(DATA begins)

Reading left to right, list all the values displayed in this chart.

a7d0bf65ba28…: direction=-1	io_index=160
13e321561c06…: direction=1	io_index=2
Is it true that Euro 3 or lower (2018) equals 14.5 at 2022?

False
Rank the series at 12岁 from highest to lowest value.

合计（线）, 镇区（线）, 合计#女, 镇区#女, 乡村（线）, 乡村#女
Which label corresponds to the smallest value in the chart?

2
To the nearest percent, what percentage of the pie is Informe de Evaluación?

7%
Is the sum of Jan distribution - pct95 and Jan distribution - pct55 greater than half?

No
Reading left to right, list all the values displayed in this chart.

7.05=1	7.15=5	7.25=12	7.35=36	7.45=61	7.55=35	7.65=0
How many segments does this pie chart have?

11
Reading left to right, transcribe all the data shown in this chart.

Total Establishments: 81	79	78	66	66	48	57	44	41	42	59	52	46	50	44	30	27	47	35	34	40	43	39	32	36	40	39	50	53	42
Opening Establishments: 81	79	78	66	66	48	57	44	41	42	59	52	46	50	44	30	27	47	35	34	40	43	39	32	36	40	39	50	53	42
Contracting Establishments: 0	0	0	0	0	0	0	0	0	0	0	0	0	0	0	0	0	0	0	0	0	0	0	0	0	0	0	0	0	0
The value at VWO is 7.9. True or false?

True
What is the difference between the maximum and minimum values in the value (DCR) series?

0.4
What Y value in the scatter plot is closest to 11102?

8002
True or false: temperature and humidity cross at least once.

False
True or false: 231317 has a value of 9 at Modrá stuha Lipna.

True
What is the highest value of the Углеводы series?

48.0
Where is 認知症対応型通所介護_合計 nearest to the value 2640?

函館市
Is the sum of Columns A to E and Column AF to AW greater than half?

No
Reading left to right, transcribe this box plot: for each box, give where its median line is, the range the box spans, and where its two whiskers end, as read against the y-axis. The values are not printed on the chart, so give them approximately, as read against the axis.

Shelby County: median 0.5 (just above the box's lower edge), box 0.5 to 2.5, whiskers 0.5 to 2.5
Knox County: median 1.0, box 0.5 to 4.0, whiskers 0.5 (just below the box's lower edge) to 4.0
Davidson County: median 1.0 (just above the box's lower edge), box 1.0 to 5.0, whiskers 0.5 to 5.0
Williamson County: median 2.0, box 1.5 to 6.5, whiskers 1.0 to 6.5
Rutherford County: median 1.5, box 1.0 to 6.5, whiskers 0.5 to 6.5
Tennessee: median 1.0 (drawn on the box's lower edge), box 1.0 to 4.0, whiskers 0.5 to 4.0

(DATA ends)

◆ INSTRUCTIONS TO FOLLOW
Set out every line of the items above as a Markdown table with two columns, Row and Text. Number each line in Row, and leave out blank lines.

◆ FINAL ANSWER
| Row | Text |
|---|---|
| 1 | Reading left to right, list all the values displayed in this chart. |
| 2 | a7d0bf65ba28…: direction=-1	io_index=160 |
| 3 | 13e321561c06…: direction=1	io_index=2 |
| 4 | Is it true that Euro 3 or lower (2018) equals 14.5 at 2022? |
| 5 | False |
| 6 | Rank the series at 12岁 from highest to lowest value. |
| 7 | 合计（线）, 镇区（线）, 合计#女, 镇区#女, 乡村（线）, 乡村#女 |
| 8 | Which label corresponds to the smallest value in the chart? |
| 9 | 2 |
| 10 | To the nearest percent, what percentage of the pie is Informe de Evaluación? |
| 11 | 7% |
| 12 | Is the sum of Jan distribution - pct95 and Jan distribution - pct55 greater than half? |
| 13 | No |
| 14 | Reading left to right, list all the values displayed in this chart. |
| 15 | 7.05=1	7.15=5	7.25=12	7.35=36	7.45=61	7.55=35	7.65=0 |
| 16 | How many segments does this pie chart have? |
| 17 | 11 |
| 18 | Reading left to right, transcribe all the data shown in this chart. |
| 19 | Total Establishments: 81	79	78	66	66	48	57	44	41	42	59	52	46	50	44	30	27	47	35	34	40	43	39	32	36	40	39	50	53	42 |
| 20 | Opening Establishments: 81	79	78	66	66	48	57	44	41	42	59	52	46	50	44	30	27	47	35	34	40	43	39	32	36	40	39	50	53	42 |
| 21 | Contracting Establishments: 0	0	0	0	0	0	0	0	0	0	0	0	0	0	0	0	0	0	0	0	0	0	0	0	0	0	0	0	0	0 |
| 22 | The value at VWO is 7.9. True or false? |
| 23 | True |
| 24 | What is the difference between the maximum and minimum values in the value (DCR) series? |
| 25 | 0.4 |
| 26 | What Y value in the scatter plot is closest to 11102? |
| 27 | 8002 |
| 28 | True or false: temperature and humidity cross at least once. |
| 29 | False |
| 30 | True or false: 231317 has a value of 9 at Modrá stuha Lipna. |
| 31 | True |
| 32 | What is the highest value of the Углеводы series? |
| 33 | 48.0 |
| 34 | Where is 認知症対応型通所介護_合計 nearest to the value 2640? |
| 35 | 函館市 |
| 36 | Is the sum of Columns A to E and Column AF to AW greater than half? |
| 37 | No |
| 38 | Reading left to right, transcribe this box plot: for each box, give where its median line is, the range the box spans, and where its two whiskers end, as read against the y-axis. The values are not printed on the chart, so give them approximately, as read against the axis. |
| 39 | Shelby County: median 0.5 (just above the box's lower edge), box 0.5 to 2.5, whiskers 0.5 to 2.5 |
| 40 | Knox County: median 1.0, box 0.5 to 4.0, whiskers 0.5 (just below the box's lower edge) to 4.0 |
| 41 | Davidson County: median 1.0 (just above the box's lower edge), box 1.0 to 5.0, whiskers 0.5 to 5.0 |
| 42 | Williamson County: median 2.0, box 1.5 to 6.5, whiskers 1.0 to 6.5 |
| 43 | Rutherford County: median 1.5, box 1.0 to 6.5, whiskers 0.5 to 6.5 |
| 44 | Tennessee: median 1.0 (drawn on the box's lower edge), box 1.0 to 4.0, whiskers 0.5 to 4.0 |